The Archbishop of Westminster, Cardinal Vincent Nichols, said that Ms Truss should be assured of his “prayerful support”, but that her election had come “at a time when many crises have to be faced, at home and across the world”. Prominent among these, he said, was “the crisis in the cost of living”.

He continued: “I, and my fellow bishops, recognise the complexity of the causes, both short and long-term, that bring about the crisis now affecting so many. . .

“The principle of serving the common good means that the needs of the poorest in society must be given urgent attention. The time for giving priority to factional interests has passed.

“Today our focus should be on the elderly, families who have the care of children, and all those least able to absorb the huge increases in the cost of living that we face. This means giving immediate attention to issues such as the level of welfare benefits and the impact of the two-child cap on universal credit payments, among other possible actions. Businesses too, especially small businesses, are facing acute challenges and will need help to survive. Their support for employment and family income is crucial.”

In an open letter, the Moderator and the Principal Clerk of the General Assembly of the Church of Scotland, the Rt Revd Dr Ian Greenshields and the Revd Fiona Smith, pleaded with Ms Truss “to do what you can do to restore civility and respect in our political discourse — allowing for deep disagreement, but in a way which treats everyone with dignity and respect”.

They were praying, the letter said, “that wisdom, compassion, justice and mercy might touch the hearts of those in government and that God will be with them”.
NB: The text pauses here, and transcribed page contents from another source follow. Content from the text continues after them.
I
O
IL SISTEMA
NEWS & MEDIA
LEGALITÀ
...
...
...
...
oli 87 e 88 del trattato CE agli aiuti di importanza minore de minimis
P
The Leader of the Opposition, Sir Keir Starmer, told Sky News after the announcement that Ms Truss was “out of touch” and “not on the side of working people”.

He continued: “She needs to deal with the cost-of-living crisis, she needs to deal with the fact the NHS is on its knees, and she needs to deal with the collapse of law and order. And there can be no justification for not freezing energy prices.”

Ms Truss’s uncle, Canon Richard Truss, is a former Vicar of St John’s, Waterloo, in London, and is now a retired priest with permission to officiate in the diocese of Southwark. Canon Truss is reported to have officiated at his niece’s wedding to Hugh O’Leary, in 2000.

Ms Truss told the Evening Standard last month: “I share the values of the Christian faith and the Church of England, but I’m not a regular practising religious person.”